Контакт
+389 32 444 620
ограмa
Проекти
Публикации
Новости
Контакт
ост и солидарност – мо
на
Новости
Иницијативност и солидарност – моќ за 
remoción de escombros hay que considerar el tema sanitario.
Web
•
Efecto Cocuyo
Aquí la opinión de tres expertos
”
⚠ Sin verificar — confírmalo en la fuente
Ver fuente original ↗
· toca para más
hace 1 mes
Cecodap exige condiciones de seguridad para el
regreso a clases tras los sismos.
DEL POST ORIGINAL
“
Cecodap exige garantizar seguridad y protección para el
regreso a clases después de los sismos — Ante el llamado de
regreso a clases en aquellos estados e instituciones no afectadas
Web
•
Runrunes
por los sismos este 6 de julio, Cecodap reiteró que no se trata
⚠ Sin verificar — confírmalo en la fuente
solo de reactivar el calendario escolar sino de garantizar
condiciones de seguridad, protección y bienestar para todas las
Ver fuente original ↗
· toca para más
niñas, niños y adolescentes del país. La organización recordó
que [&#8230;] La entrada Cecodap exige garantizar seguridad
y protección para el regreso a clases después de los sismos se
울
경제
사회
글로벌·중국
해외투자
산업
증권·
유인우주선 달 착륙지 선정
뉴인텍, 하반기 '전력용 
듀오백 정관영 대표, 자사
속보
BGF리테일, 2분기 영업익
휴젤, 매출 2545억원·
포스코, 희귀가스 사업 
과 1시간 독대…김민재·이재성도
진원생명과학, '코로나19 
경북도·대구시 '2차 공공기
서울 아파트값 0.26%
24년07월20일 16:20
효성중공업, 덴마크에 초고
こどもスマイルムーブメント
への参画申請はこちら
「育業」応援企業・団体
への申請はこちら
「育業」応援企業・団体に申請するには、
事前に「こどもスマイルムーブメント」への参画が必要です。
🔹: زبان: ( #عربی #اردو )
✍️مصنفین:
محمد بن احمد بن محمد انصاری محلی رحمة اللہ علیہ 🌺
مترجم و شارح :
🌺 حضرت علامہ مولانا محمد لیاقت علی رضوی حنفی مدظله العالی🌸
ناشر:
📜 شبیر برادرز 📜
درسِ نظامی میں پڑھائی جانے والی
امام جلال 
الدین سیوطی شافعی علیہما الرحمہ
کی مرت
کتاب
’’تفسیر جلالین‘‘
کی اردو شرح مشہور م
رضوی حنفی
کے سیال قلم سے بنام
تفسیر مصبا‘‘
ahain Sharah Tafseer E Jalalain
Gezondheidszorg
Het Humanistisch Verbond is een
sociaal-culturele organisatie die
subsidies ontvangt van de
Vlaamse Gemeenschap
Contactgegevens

## Problem to work on
Exact transcription of the records is all that is wanted.

## Task output
Контакт
+389 32 444 620
ограмa
Проекти
Публикации
Новости
Контакт
ост и солидарност – мо
на
Новости
Иницијативност и солидарност – моќ за 
remoción de escombros hay que considerar el tema sanitario.
Web
•
Efecto Cocuyo
Aquí la opinión de tres expertos
”
⚠ Sin verificar — confírmalo en la fuente
Ver fuente original ↗
· toca para más
hace 1 mes
Cecodap exige condiciones de seguridad para el
regreso a clases tras los sismos.
DEL POST ORIGINAL
“
Cecodap exige garantizar seguridad y protección para el
regreso a clases después de los sismos — Ante el llamado de
regreso a clases en aquellos estados e instituciones no afectadas
Web
•
Runrunes
por los sismos este 6 de julio, Cecodap reiteró que no se trata
⚠ Sin verificar — confírmalo en la fuente
solo de reactivar el calendario escolar sino de garantizar
condiciones de seguridad, protección y bienestar para todas las
Ver fuente original ↗
· toca para más
niñas, niños y adolescentes del país. La organización recordó
que [&#8230;] La entrada Cecodap exige garantizar seguridad
y protección para el regreso a clases después de los sismos se
울
경제
사회
글로벌·중국
해외투자
산업
증권·
유인우주선 달 착륙지 선정
뉴인텍, 하반기 '전력용 
듀오백 정관영 대표, 자사
속보
BGF리테일, 2분기 영업익
휴젤, 매출 2545억원·
포스코, 희귀가스 사업 
과 1시간 독대…김민재·이재성도
진원생명과학, '코로나19 
경북도·대구시 '2차 공공기
서울 아파트값 0.26%
24년07월20일 16:20
효성중공업, 덴마크에 초고
こどもスマイルムーブメント
への参画申請はこちら
「育業」応援企業・団体
への申請はこちら
「育業」応援企業・団体に申請するには、
事前に「こどもスマイルムーブメント」への参画が必要です。
🔹: زبان: ( #عربی #اردو )
✍️مصنفین:
محمد بن احمد بن محمد انصاری محلی رحمة اللہ علیہ 🌺
مترجم و شارح :
🌺 حضرت علامہ مولانا محمد لیاقت علی رضوی حنفی مدظله العالی🌸
ناشر:
📜 شبیر برادرز 📜
درسِ نظامی میں پڑھائی جانے والی
امام جلال 
الدین سیوطی شافعی علیہما الرحمہ
کی مرت
کتاب
’’تفسیر جلالین‘‘
کی اردو شرح مشہور م
رضوی حنفی
کے سیال قلم سے بنام
تفسیر مصبا‘‘
ahain Sharah Tafseer E Jalalain
Gezondheidszorg
Het Humanistisch Verbond is een
sociaal-culturele organisatie die
subsidies ontvangt van de
Vlaamse Gemeenschap
Contactgegevens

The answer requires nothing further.